I'm in the process of promoting the palmOne LifeDrive machine which has, for the past three years, been my "extension handheld" to "primary device" position.
That probably sounds very strange to most people: upgrading to a product released four years ago, discontinued for more than two years? But I've always rated reliability above street cred or the cutting edge, in essential equipment, and four years is long enough for the LifeDrive to have proven itself. Two years ago, after all, I readopted the even older Psion 5 as a portable writing machine.
In those two years I have lost and replaced the Psion. And there's the problem. Replacement has to be by increasingly unreliable second hand machines already well used by previous owners; the usable life of each replacement is, on average, going to be less than the last. I mourn the loss of pocketable machines with proper keyboards, but can't do anything about it. I recently heard that Clarissa Vincent, a friend who has loyally stuck to Psion machines despite a frightening replacement rate (she lives on a boat, and her computers knock around the seven seas) has also finally abandoned them and shifted to a tablet handheld (also, as it happens, a LifeDrive).

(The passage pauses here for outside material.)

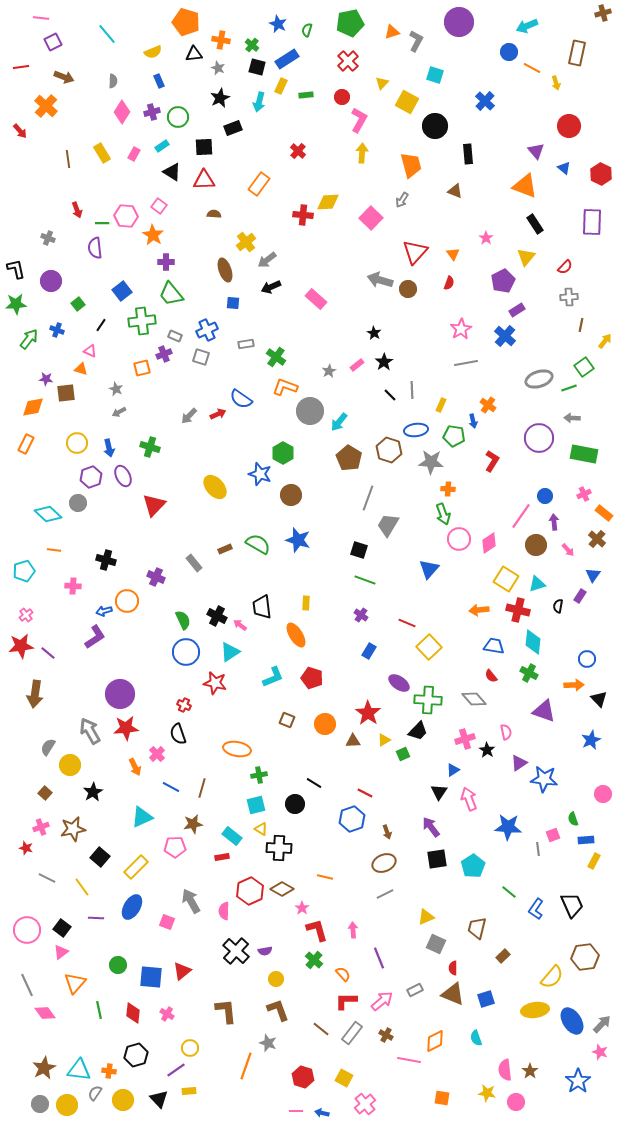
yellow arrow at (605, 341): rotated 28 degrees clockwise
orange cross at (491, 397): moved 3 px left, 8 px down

Also in those two years the connected, low cost and low power consumption "web book" has proliferated. It's no longer necessary to carry an A4 notebook to get realistic working time, and I never again expect to do so routinely; at places where I frequently work for longish periods, I now keep a spare one in a locked drawer. An A5 web book will still not last all day (nor will the A4 laptop), and is not as portable as a Psion, but it will give two or three hours between recharges and fits easily in the same space as a large paperback novel. I now carry an Asus EEE PC and its small, lightweight charger, plugging it in whenever I am near a power supply for a few minutes.
The LifeDrive is a delight to write on (with either a stylus or a folding BlueTooth keyboard), unlike the T3 which it is replacing. It also takes the same MMC/SD storage card as the Asus (and my main laptop at home), so my work in progress can reside on one of those to move back and forth between the three machines. Since the LifeDrive (especially if the MicroDrive hard disk is replaced with a 4 gigabyte Compact Flash card) does last all day on a single charge, work can continue uninterrupted as long as periodic power access is available.

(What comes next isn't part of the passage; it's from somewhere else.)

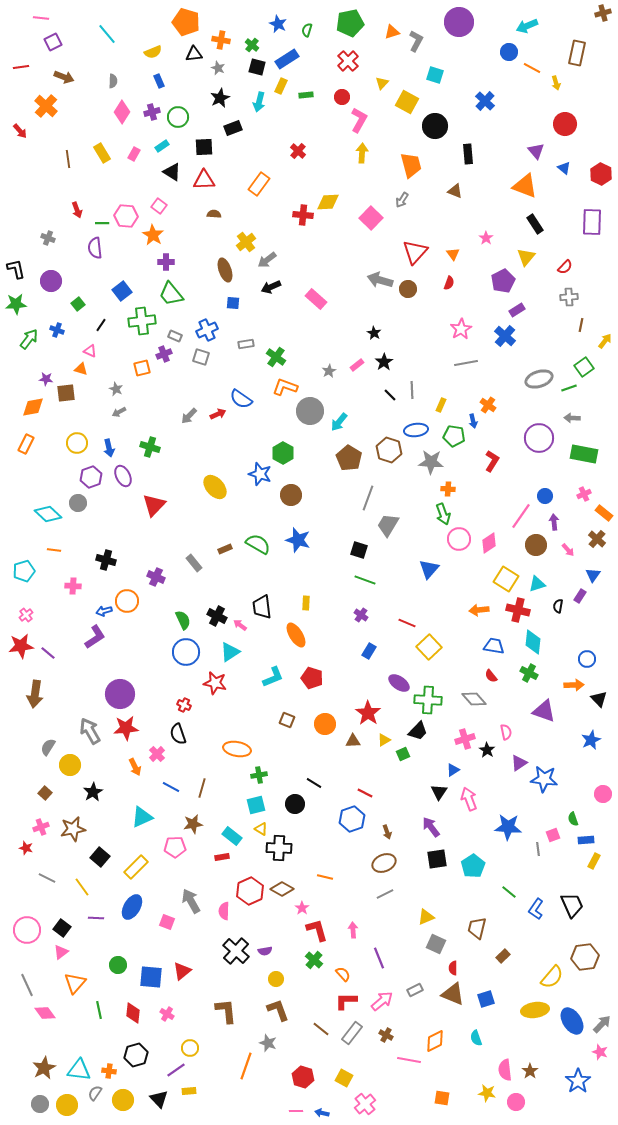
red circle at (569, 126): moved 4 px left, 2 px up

Between stations on the subway, in a supermarket queue, walking across a mountainside or a field, work begun on the Asus during a journey can continue on the LifeDrive ... then shift back again when sitting down for ten minutes or so. And from either, finished work can be emailed out (or, as in this case, posted to a blog) at any time – both have built in WiFi and will connect to a cellphone too.
Prolonged field usage remains a problem. Unlike the Psion, neither machine (this is a universal trend in current devices) allow battery replacement. I still have ten year old Handspring Visors in use for that reason: slow, and unconnected, but they keep working forever as long as batteries (one pair of AAs a month) are available.